Impact on Landowners
Afforestation and restoration efforts also give landowners opportunities to generate more income through carbon markets. The global carbon market grew by 20% in 2020, and there are projections for more growth and more opportunities for landowners in the future.
Job creation potential equally exists in research and development that becomes necessary as the focus on improving sustainable and technologically-assisted restoration practices. Training and skills development becomes necessary, thereby creating openings for academics and instructors.
Investment in other forest-related projects such as the development and expansion of national parks and ranges will also provide direct jobs for park rangers, park transportation workers, park administration workers, and other park personnel. Moreso, thriving forests require forest firefighters, forest service law enforcement, and silviculturists working in tandem with forest technicians to care for the trees over extended periods.
Responsible and regulated forestry will also see more loggers working in forests in regulated tree-harvesting. The timber industry also has a lot to gain in terms of employment when forest resources are utilized under regulation.
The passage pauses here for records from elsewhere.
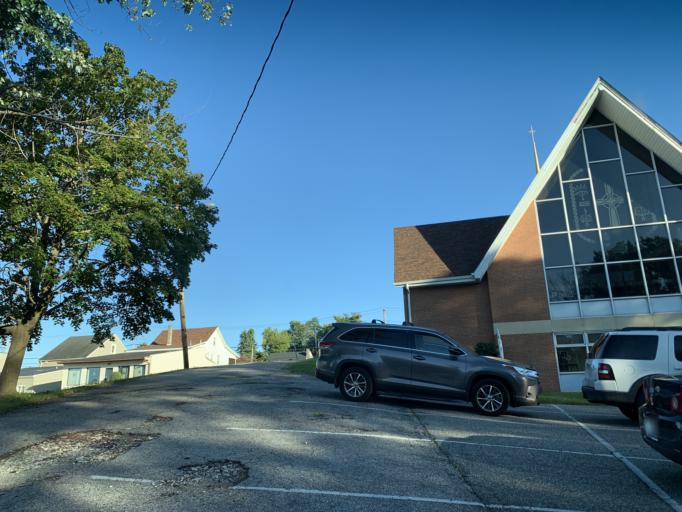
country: US
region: Maryland
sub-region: Baltimore County
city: Perry Hall
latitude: 39.3973
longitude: -76.4834
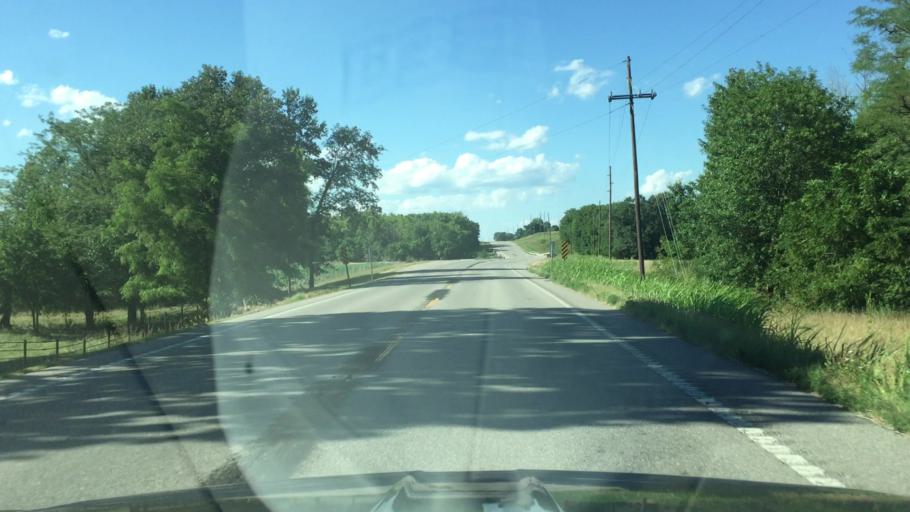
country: US
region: Missouri
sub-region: Moniteau County
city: Tipton
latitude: 38.6280
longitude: -92.7894
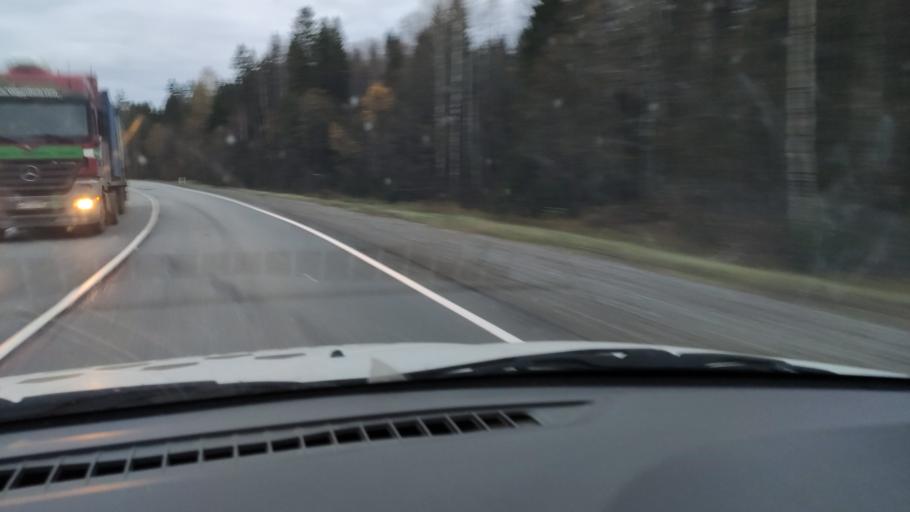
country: RU
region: Kirov
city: Kostino
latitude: 58.7936
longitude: 52.8762
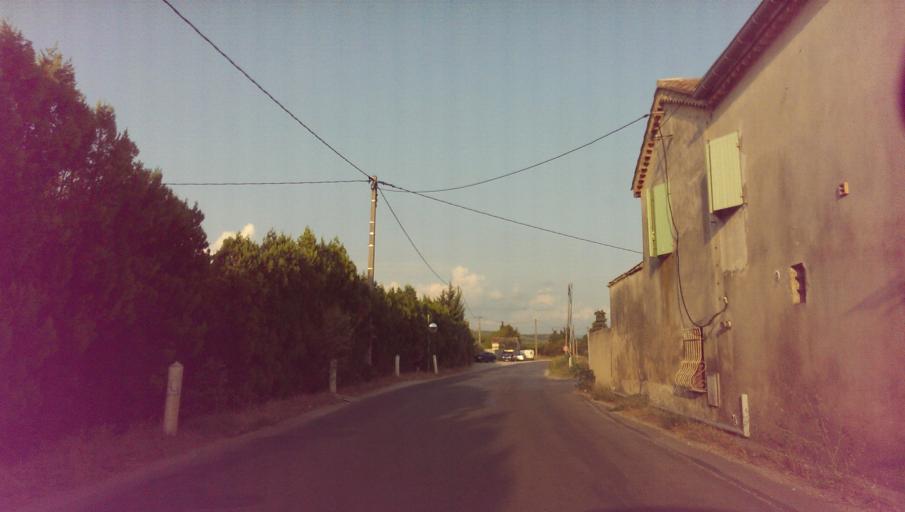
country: FR
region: Provence-Alpes-Cote d'Azur
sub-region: Departement du Vaucluse
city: Carpentras
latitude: 44.0316
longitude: 5.0586
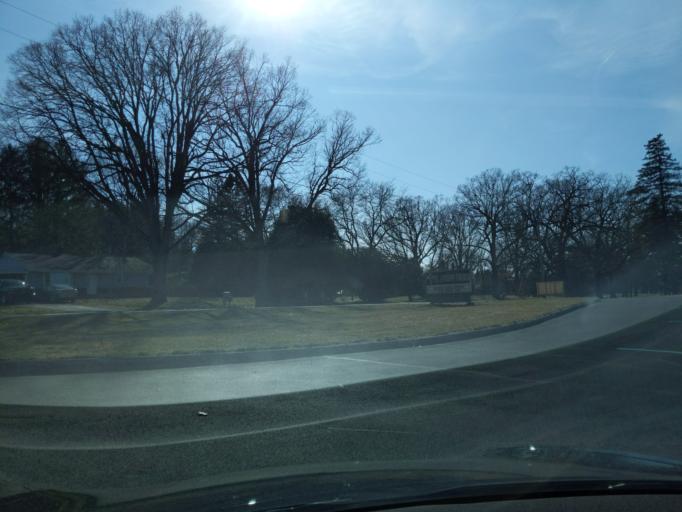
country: US
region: Michigan
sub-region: Ionia County
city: Saranac
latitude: 42.9301
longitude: -85.1948
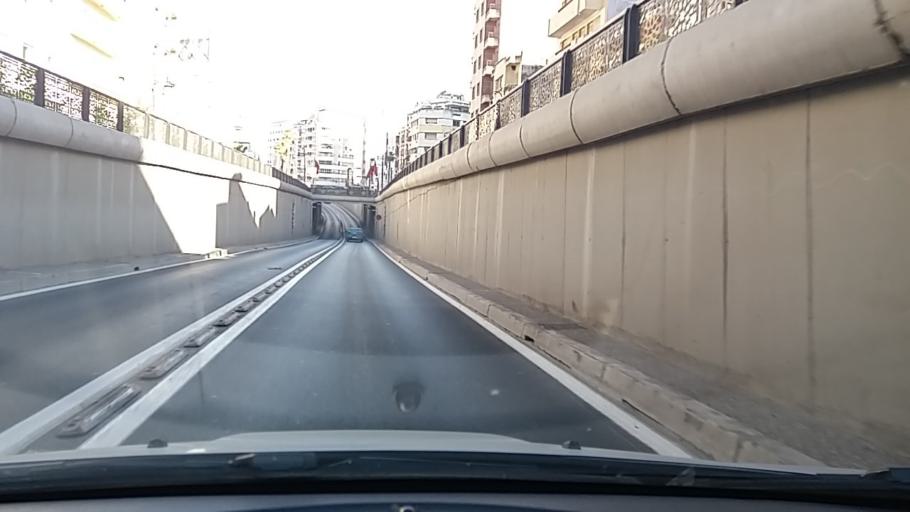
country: MA
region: Tanger-Tetouan
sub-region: Tanger-Assilah
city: Tangier
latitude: 35.7726
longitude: -5.8154
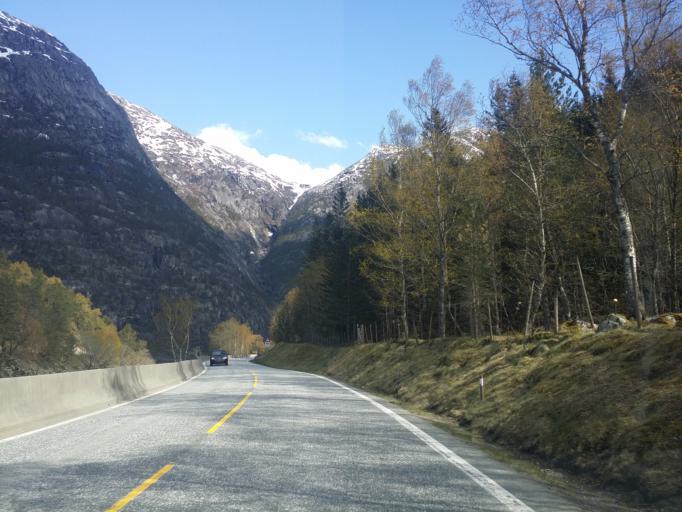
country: NO
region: Hordaland
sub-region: Eidfjord
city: Eidfjord
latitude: 60.4571
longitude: 7.0869
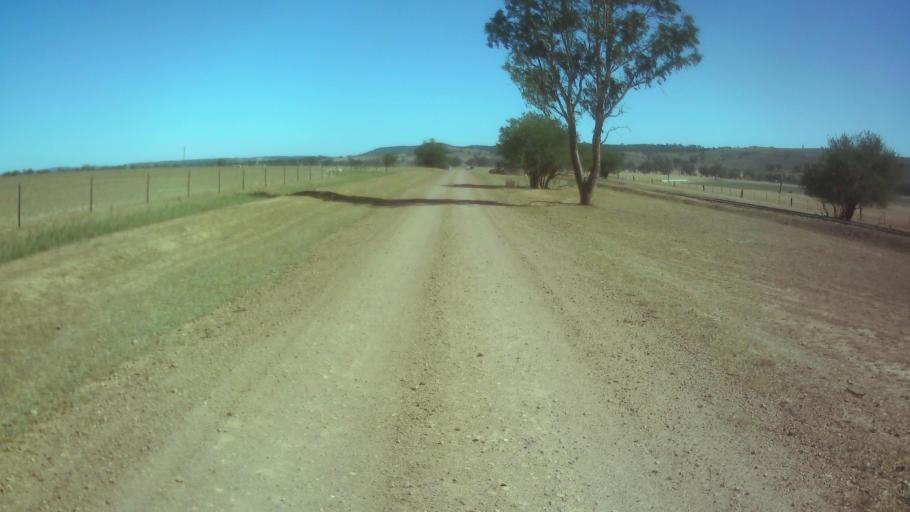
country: AU
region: New South Wales
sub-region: Weddin
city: Grenfell
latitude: -33.9566
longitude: 148.3025
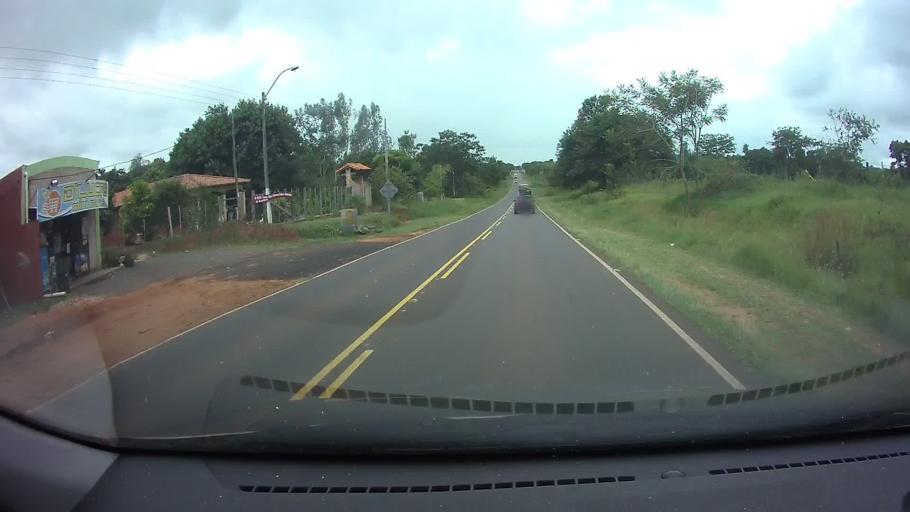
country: PY
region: Paraguari
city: Carapegua
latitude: -25.7466
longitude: -57.2701
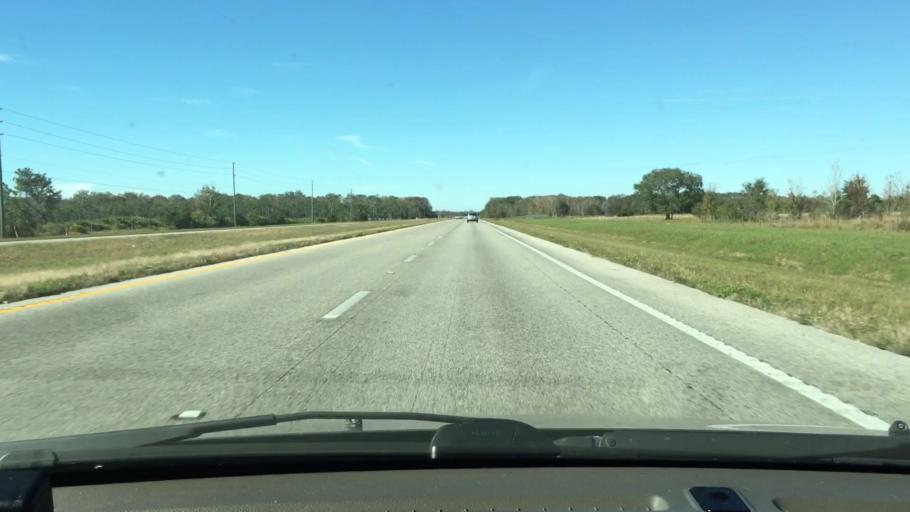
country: US
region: Florida
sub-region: Osceola County
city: Saint Cloud
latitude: 28.1293
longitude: -80.9927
The potential for actual jobs impact could be even greater than what is outlined here. There are more indirect job creation opportunities available in America’s forests. A 2006 report of the Outdoor Industry Association reports that the availability of active outdoor recreation generated $289 billion in retail sales and services across the United States, with a total of 6.5 million jobs supported by the recreation economy overall.
Reforestation and afforestation hold so much promise for extensive job creation and economic growth even as it brings significant impact to ecosystems – another reason to continue investing in our nation’s trees and forests. When we plant trees, we plant hope by cleaning the air, purifying the water, creating habitat, and ushering in an economic engine built on natural capital principles.